Recently, Inflection AI made a striking decision on its latest enterprise platform: to abandon Nvidia's GPUs in favor of Intel's Gaudi3 accelerators. This shift marks a strategic adjustment in the company's AI field, as its previous "Pi" customer applications were all based on Nvidia's GPUs. Now, Inflection3.0 will rely on Gaudi3, allowing users to choose to run it locally or on the cloud-based Tiber AI Cloud.
Image source note: The image is generated by AI, provided by the image licensing service provider Midjourney
Inflection AI was founded in 2022, initially focusing on developing a conversational personal assistant named Pi. However, with founders Mustafa Suleyman and Karén Simonyan leaving for Microsoft in the spring, the company shifted its focus to building custom fine-tuned models for enterprises, enhancing service quality using customer data.
Inflection3.0 is the latest version of the platform, aiming to tailor AI applications for enterprises by fine-tuning models using proprietary datasets. Notably, Intel will be one of the first customers to use this service, sparking speculation about whether Inflection will pay the full price for these accelerators.
Although Inflection plans to run its services on Gaudi3 accelerators, it is clear that the system will not be established soon. Like the previous Inflection2.5, the latest version will also run on Intel's Tiber AI Cloud service. However, Inflection realizes that some customers may want to keep their data local, so it plans to provide physical systems based on Intel AI accelerators starting from the first quarter of 2025.
One benefit of using Gaudi3 accelerators is the significant improvement in price-performance for Inflection. Sean White, CEO of Inflection AI, stated in a blog that by using Intel's technology, they have seen up to twice the price-performance improvement compared to current competitive products. Gaudi3 is also considered faster than Nvidia's H100 in both training and inference speeds, and at a lower cost.

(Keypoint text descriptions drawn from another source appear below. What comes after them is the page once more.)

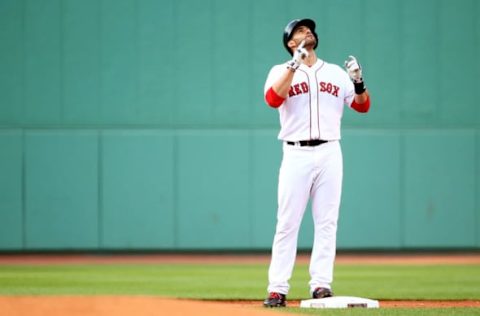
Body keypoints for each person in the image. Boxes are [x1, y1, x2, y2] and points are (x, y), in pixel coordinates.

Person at [262, 18, 371, 308]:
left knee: (327, 222)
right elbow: (273, 99)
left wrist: (358, 80)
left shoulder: (335, 72)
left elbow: (362, 106)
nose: (307, 32)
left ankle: (321, 284)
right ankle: (277, 288)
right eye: (299, 30)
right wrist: (294, 65)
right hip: (296, 152)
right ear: (290, 42)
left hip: (330, 151)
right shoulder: (279, 70)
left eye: (308, 29)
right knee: (287, 223)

The technical specifications of Gaudi3 are also quite powerful, equipped with 128GB of HBM2e memory, a bandwidth of up to 3.7Tbps, and boasts 1,835 teraFLOPS of dense FP8 or BF16 performance. At 16-bit precision, Gaudi3's floating-point performance is almost twice that of H100, which is crucial for Inflection's focus on training and fine-tuning workloads.
Additionally, Intel recently announced that IBM will deploy Gaudi3 accelerators in its cloud platform and plans to launch them early in 2025. This indicates that Gaudi3 accelerators are gradually gaining market recognition.
Key Points:
🌟 Inflection AI has decided to abandon Nvidia GPUs in favor of Intel's Gaudi3 accelerators.
🚀 Inflection3.0 will be based on Gaudi3, providing customized AI applications for enterprises.
💰 Using Gaudi3, Inflection AI has achieved up to twice the price-performance improvement.